Some records
★ ★ ★

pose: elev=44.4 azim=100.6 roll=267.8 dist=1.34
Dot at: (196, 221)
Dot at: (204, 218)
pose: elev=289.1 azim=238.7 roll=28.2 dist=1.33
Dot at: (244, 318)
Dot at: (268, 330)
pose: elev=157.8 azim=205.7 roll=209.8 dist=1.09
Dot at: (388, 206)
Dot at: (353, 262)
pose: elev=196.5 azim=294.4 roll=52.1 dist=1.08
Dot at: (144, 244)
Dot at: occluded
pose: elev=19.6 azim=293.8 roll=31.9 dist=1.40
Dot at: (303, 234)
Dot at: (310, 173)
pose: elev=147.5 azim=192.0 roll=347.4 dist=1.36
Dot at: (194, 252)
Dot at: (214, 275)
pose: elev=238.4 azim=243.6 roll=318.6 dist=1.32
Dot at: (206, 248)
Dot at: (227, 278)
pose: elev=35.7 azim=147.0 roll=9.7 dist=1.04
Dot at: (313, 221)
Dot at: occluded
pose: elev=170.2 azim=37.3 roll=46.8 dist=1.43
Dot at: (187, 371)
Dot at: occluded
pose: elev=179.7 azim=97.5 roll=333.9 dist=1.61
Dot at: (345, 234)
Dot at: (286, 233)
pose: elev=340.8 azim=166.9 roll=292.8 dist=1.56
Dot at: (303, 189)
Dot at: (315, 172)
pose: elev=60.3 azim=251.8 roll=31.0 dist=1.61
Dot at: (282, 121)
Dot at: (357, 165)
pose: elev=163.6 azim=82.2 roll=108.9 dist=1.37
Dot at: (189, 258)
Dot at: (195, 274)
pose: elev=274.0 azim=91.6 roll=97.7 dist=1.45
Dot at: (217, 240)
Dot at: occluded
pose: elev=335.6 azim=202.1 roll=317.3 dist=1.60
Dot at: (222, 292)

★ ★ ★

● What to work on
List as a numbered list the lines of the material above, from its first line through the line with "Dot at: (286, 233)", with both of those lines included and blank lines left out.

● Worked solution
1. pose: elev=44.4 azim=100.6 roll=267.8 dist=1.34
2. Dot at: (196, 221)
3. Dot at: (204, 218)
4. pose: elev=289.1 azim=238.7 roll=28.2 dist=1.33
5. Dot at: (244, 318)
6. Dot at: (268, 330)
7. pose: elev=157.8 azim=205.7 roll=209.8 dist=1.09
8. Dot at: (388, 206)
9. Dot at: (353, 262)
10. pose: elev=196.5 azim=294.4 roll=52.1 dist=1.08
11. Dot at: (144, 244)
12. Dot at: occluded
13. pose: elev=19.6 azim=293.8 roll=31.9 dist=1.40
14. Dot at: (303, 234)
15. Dot at: (310, 173)
16. pose: elev=147.5 azim=192.0 roll=347.4 dist=1.36
17. Dot at: (194, 252)
18. Dot at: (214, 275)
19. pose: elev=238.4 azim=243.6 roll=318.6 dist=1.32
20. Dot at: (206, 248)
21. Dot at: (227, 278)
22. pose: elev=35.7 azim=147.0 roll=9.7 dist=1.04
23. Dot at: (313, 221)
24. Dot at: occluded
25. pose: elev=170.2 azim=37.3 roll=46.8 dist=1.43
26. Dot at: (187, 371)
27. Dot at: occluded
28. pose: elev=179.7 azim=97.5 roll=333.9 dist=1.61
29. Dot at: (345, 234)
30. Dot at: (286, 233)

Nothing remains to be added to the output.